全米精神疾患同盟(NAMI、旧称はNational Alliance for the Mentally Ill)は、米国を拠点とする非営利の権利擁護団体である。1979年に設立され、重い精神疾患を抱える人々と、その家族や介護者を支援することを目的としている。

活動範囲と会員

NAMIによれば、会員数は20万人を超え、全米各州に事務所を置いている。組織はおよそ1,200の州・地域支部を通じて、地域レベルの支援や情報提供を行う。日常的な活動の多くはボランティアによって担われており、草の根組織としての性格が強い。

活動とプログラム

主な活動分野は、教育、支援、そして公共の提言の3つである。各支部では、当事者同士によるピア主導の支援グループ、家族向け教育プログラム、精神保健サービスを利用するための案内などが提供される。さらに、偏見を減らし、有効な治療とケアへのアクセスを促進するための啓発活動も行っている。
------------
情報の活用:
**a)** NAMIについての抜粋によると、NAMIは何年に設立されましたか。
**b)** NAMIについての抜粋にある「日常的な活動の多くはボランティアによって担われており、草の根組織としての性格が強い。」という文を英語に翻訳してください。
**c)** NAMIについての抜粋から、「全米精神疾患同盟(NAMI、旧称はNational Alliance for」で始まり「の根組織としての性格が強い。」までの部分を、一字一句そのまま書き写してください。

[レンズ歪み推定データ]
------------
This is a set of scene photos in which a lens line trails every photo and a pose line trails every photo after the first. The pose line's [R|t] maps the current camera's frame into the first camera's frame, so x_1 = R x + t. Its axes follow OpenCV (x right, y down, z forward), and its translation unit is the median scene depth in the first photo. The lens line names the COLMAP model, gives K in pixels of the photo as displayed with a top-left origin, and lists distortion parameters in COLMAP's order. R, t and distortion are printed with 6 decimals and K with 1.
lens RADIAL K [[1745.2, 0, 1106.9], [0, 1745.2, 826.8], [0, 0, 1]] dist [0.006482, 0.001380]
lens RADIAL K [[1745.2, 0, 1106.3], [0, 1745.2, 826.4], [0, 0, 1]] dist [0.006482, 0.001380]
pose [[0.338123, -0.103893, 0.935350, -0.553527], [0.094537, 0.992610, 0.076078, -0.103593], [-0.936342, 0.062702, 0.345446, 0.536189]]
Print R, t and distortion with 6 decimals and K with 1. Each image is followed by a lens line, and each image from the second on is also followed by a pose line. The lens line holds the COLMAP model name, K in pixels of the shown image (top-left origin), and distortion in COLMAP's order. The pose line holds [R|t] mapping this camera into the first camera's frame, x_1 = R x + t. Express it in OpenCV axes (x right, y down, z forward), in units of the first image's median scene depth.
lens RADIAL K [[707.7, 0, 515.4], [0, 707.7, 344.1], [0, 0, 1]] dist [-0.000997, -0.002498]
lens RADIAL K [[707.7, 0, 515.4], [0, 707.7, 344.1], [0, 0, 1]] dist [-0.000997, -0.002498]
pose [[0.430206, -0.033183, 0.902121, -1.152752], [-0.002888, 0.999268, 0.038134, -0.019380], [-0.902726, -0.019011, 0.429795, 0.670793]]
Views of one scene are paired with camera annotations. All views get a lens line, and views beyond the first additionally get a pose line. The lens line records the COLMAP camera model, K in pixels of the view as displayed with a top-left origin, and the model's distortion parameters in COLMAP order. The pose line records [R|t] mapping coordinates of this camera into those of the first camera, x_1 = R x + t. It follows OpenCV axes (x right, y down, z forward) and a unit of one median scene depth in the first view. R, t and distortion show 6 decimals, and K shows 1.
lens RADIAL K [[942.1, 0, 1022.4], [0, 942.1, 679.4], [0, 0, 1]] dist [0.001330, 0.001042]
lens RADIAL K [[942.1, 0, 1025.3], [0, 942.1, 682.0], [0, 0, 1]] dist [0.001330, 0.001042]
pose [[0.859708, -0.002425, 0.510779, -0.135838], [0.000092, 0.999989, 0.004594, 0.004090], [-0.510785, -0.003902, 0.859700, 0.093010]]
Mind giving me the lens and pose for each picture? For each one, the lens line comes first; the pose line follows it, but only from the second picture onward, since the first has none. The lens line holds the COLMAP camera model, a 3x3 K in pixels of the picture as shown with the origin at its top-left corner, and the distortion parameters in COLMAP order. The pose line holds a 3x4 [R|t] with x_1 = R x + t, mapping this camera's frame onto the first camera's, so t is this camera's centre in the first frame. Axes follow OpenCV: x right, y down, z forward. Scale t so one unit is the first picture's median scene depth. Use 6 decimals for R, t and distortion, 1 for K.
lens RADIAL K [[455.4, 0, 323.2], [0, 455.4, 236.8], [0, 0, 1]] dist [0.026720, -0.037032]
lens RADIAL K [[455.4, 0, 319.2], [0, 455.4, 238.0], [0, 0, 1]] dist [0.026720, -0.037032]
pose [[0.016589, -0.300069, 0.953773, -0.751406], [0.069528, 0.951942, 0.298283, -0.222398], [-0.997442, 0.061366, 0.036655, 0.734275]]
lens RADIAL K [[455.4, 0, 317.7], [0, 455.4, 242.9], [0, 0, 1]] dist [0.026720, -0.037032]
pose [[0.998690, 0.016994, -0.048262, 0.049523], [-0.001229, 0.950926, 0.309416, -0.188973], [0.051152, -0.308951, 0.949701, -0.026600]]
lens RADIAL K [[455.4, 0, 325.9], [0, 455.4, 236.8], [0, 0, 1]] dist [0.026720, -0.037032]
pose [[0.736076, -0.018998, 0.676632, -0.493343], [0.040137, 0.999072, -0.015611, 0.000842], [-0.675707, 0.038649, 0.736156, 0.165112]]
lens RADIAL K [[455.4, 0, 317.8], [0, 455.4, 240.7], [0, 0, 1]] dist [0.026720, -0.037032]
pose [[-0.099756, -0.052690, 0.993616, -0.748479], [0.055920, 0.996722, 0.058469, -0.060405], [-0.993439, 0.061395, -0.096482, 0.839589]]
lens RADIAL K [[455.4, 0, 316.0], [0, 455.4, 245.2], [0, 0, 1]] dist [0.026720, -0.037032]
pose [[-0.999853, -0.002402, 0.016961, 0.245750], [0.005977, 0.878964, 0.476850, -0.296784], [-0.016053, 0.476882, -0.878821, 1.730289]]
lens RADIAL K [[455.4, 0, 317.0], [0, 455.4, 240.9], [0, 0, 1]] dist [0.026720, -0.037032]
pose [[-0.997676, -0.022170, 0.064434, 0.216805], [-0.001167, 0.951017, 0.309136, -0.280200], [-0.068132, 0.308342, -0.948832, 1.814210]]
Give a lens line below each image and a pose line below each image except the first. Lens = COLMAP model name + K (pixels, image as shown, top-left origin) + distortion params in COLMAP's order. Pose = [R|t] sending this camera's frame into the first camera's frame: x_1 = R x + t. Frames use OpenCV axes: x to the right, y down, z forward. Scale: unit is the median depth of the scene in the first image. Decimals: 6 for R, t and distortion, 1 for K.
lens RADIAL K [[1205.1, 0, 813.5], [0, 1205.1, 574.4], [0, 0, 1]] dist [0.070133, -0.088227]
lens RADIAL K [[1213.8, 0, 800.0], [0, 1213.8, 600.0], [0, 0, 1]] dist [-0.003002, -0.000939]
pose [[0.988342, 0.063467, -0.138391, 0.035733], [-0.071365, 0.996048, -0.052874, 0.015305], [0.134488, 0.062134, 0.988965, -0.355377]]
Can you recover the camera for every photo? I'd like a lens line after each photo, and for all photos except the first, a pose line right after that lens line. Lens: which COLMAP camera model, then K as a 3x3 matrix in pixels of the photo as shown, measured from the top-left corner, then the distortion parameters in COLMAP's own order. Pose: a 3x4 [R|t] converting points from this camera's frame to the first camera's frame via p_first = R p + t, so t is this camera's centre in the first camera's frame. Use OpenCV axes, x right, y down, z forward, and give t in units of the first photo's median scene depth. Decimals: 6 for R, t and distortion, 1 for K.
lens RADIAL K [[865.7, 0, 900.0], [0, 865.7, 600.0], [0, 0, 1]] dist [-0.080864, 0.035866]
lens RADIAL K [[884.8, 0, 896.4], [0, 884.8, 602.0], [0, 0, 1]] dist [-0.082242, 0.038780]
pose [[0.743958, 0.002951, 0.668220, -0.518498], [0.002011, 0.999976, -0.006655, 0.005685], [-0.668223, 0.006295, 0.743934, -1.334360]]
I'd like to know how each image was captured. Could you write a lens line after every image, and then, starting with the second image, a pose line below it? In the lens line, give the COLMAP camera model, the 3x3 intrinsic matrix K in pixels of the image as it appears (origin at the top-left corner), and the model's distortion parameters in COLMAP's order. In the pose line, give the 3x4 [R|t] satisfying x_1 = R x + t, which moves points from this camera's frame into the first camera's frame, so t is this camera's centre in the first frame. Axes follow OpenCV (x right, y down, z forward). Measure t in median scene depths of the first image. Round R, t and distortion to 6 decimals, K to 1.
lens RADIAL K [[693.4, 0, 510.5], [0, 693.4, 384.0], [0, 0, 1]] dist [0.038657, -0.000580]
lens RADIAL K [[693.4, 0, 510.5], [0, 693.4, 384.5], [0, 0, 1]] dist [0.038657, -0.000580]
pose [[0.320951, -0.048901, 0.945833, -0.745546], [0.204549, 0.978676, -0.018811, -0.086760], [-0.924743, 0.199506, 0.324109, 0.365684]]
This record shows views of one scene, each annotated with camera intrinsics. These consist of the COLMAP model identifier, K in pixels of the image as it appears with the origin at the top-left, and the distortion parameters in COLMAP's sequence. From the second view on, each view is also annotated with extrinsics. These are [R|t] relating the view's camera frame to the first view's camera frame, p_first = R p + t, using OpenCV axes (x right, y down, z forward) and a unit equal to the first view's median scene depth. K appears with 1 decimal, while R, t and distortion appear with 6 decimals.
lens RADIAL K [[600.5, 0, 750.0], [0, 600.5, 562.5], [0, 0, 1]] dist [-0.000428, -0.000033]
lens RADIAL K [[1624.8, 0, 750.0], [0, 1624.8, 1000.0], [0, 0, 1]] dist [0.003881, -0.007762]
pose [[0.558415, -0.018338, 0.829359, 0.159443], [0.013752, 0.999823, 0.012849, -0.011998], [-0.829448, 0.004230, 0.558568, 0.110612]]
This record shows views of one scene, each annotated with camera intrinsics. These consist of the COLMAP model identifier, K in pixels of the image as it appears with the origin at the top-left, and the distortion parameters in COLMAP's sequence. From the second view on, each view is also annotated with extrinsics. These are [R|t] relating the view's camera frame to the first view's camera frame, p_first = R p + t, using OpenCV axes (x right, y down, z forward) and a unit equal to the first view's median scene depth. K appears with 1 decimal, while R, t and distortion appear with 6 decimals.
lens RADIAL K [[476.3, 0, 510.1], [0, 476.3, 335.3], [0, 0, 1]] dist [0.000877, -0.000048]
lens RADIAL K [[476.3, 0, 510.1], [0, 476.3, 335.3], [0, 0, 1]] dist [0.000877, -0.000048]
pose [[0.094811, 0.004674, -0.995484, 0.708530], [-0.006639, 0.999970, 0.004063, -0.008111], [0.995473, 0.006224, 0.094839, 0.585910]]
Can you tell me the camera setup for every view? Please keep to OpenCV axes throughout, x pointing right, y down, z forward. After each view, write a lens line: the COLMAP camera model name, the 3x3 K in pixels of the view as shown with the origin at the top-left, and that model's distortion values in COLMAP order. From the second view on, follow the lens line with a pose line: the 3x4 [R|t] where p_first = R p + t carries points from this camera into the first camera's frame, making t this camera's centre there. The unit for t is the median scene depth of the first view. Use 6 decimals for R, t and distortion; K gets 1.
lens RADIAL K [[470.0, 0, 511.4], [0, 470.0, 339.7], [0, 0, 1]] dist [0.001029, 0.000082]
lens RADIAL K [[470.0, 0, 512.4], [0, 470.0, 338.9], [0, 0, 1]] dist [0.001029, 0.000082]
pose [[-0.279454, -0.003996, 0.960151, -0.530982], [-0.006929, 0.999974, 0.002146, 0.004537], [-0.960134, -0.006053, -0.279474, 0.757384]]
------------
課題別の解答:
**a)** 1979年に設立されました。

**b)** Much of its day-to-day work is carried out by volunteers, and it has a strong character as a grassroots organization.

**c)**
全米精神疾患同盟(NAMI、旧称はNational Alliance for the Mentally Ill)は、米国を拠点とする非営利の権利擁護団体である。1979年に設立され、重い精神疾患を抱える人々と、その家族や介護者を支援することを目的としている。

活動範囲と会員

NAMIによれば、会員数は20万人を超え、全米各州に事務所を置いている。組織はおよそ1,200の州・地域支部を通じて、地域レベルの支援や情報提供を行う。日常的な活動の多くはボランティアによって担われており、草の根組織としての性格が強い。